> _DOCUMENT SECTION_:
The provision of this kind of challenging experiences aimed at improving History learning is the main research problem we attempt to solve. Our first contributions in this field fall into the scope of the Horizon H2020 project Crosscult1, where the authors have developed a pilot application that allows a Humanities expert to create edutainment experiences driven by narratives (texts) about different topics and quiz games for the target audience (see details in Daif et al., 2019). The expert is assisted in this task by a user-friendly tool that discovers associations among historical facts and concepts that are meaningful in the theme of the created experience, resorting to a central repository of knowledge that has been populated by recovering resources from Linked Data initiatives (mainly DBpedia2 and Europeana3).
Along with the nodes that represent concepts in each association, our quiz games incorporate the so-called question nodes. In particular, each question node presents a question about the topics of the expert-provided narrative, along with a set of choices that include the right answer (which is also identified by the expert) and other wrong alternatives called distractors. Arousing the users’ enthusiasm about our quiz games and inspiring them to wish to discover more requires the distractors to be chosen carefully. First, distractors cannot be clearly-false too-trivial options, as this would cause the user to lose interest in the game. Second, distractors must be related to the right answer in a meaningful and ingenious manner, in such a way that the quiz promotes the reflection of the users and besides attracts their attention. Third, distractors must be selected considering the particular level of knowledge of each user on the theme of the expert-created experience, thus avoiding that the responses selected for a knowledgeable visitor discourage other not-so-knowledgeable users (who will probably fail most questions if we use the same distractors for both profiles of players). Lastly but not least, our distractors should enable to deal with a huge diversity of themes with the goal of attracting a wide spectrum of potential visitors with very different interests.

> _DATA LINES_:

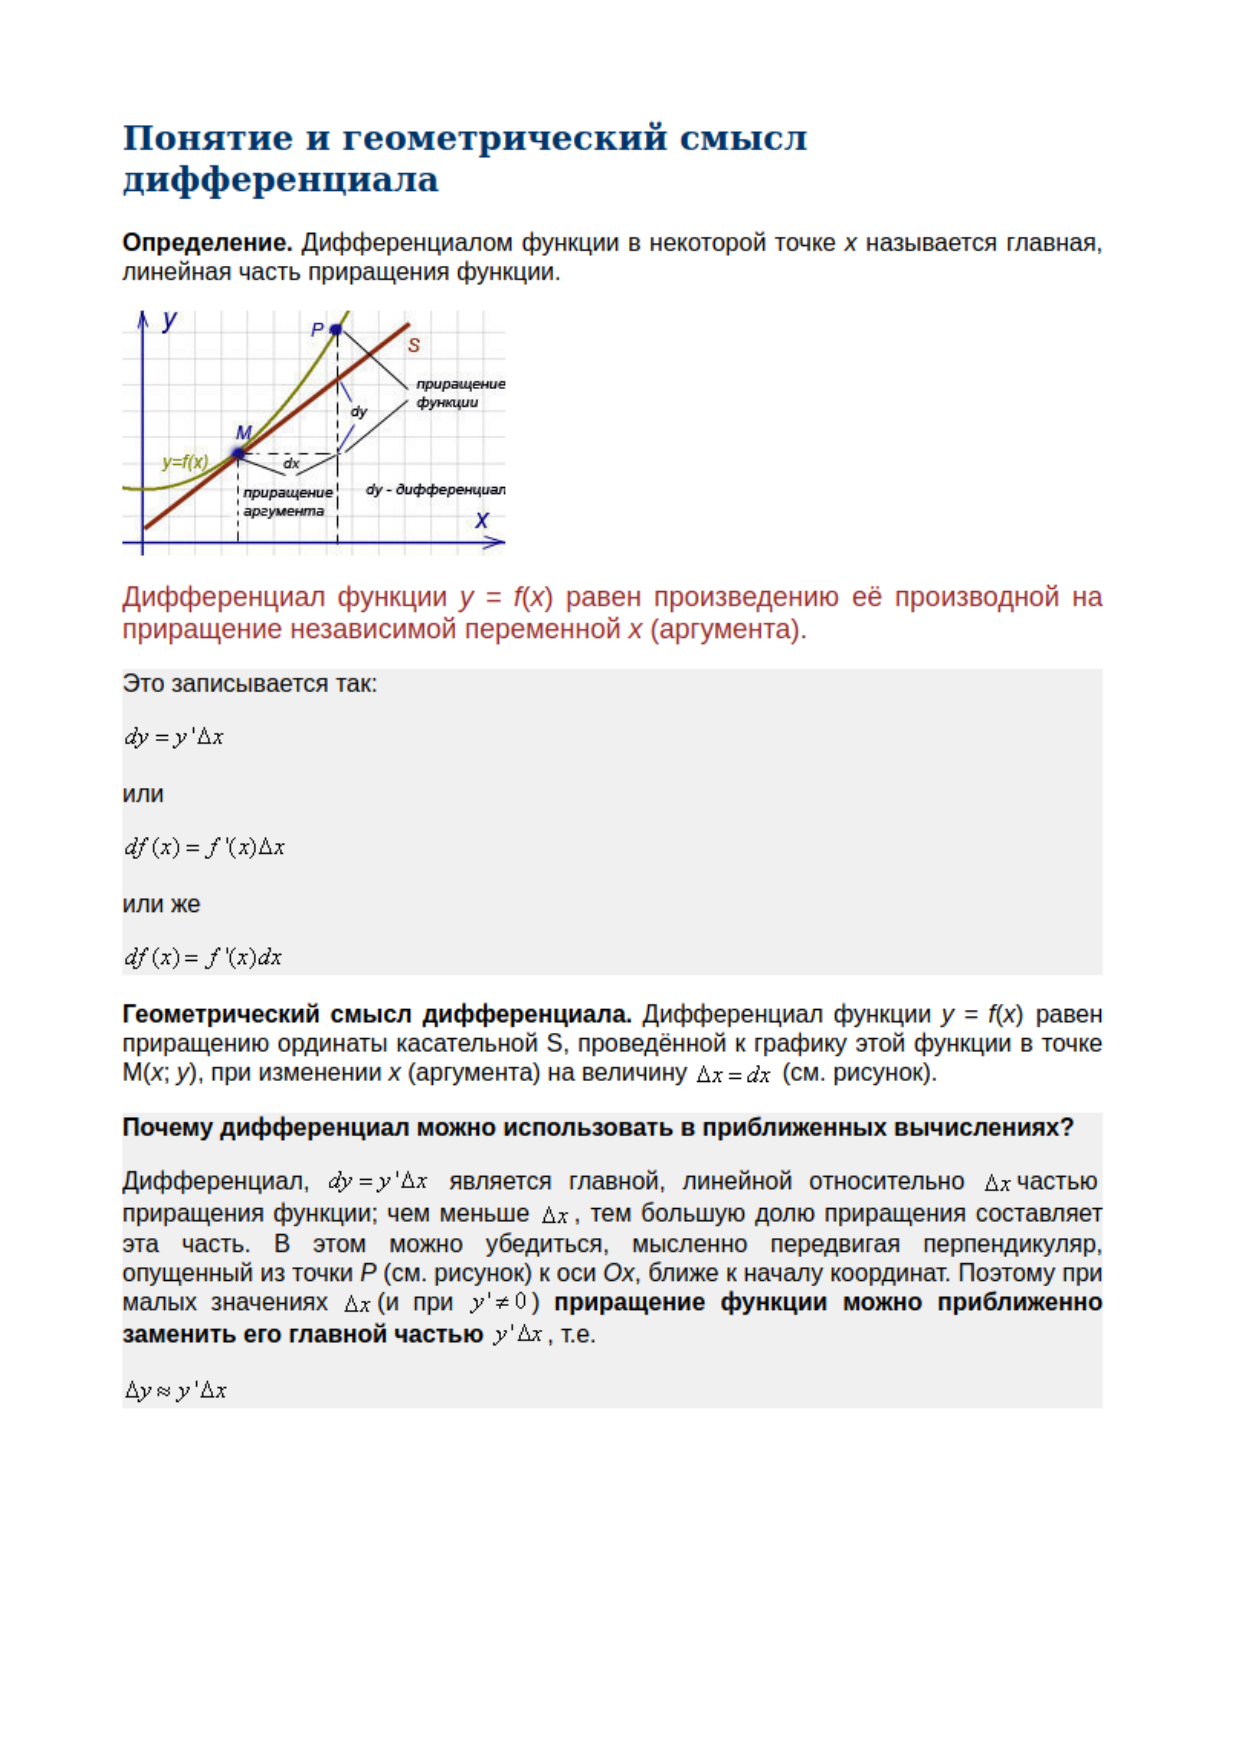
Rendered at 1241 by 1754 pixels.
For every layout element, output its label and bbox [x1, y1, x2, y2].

picture [118, 118, 1123, 1430]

> _INSTRUCTIONS_:
1. Summarize the text on History quiz games in two sentences.
2. According to the text on History quiz games, which Linked Data initiatives mainly supplied the resources for the central knowledge repository?
Work only from the text, not the data.

> _SOLUTIONS FOR EACH TASK_:
1. Within the Horizon H2020 project Crosscult, the authors built a pilot application that lets a Humanities expert create narrative-driven edutainment experiences and quiz games, helped by a tool that finds associations among historical facts using a repository populated mainly from DBpedia and Europeana. Their quiz games include question nodes with a right answer and wrong alternatives called distractors, which must not be trivially false, must relate meaningfully to the right answer, must suit each user's level of knowledge, and must cover a wide diversity of themes.

2. DBpedia and Europeana.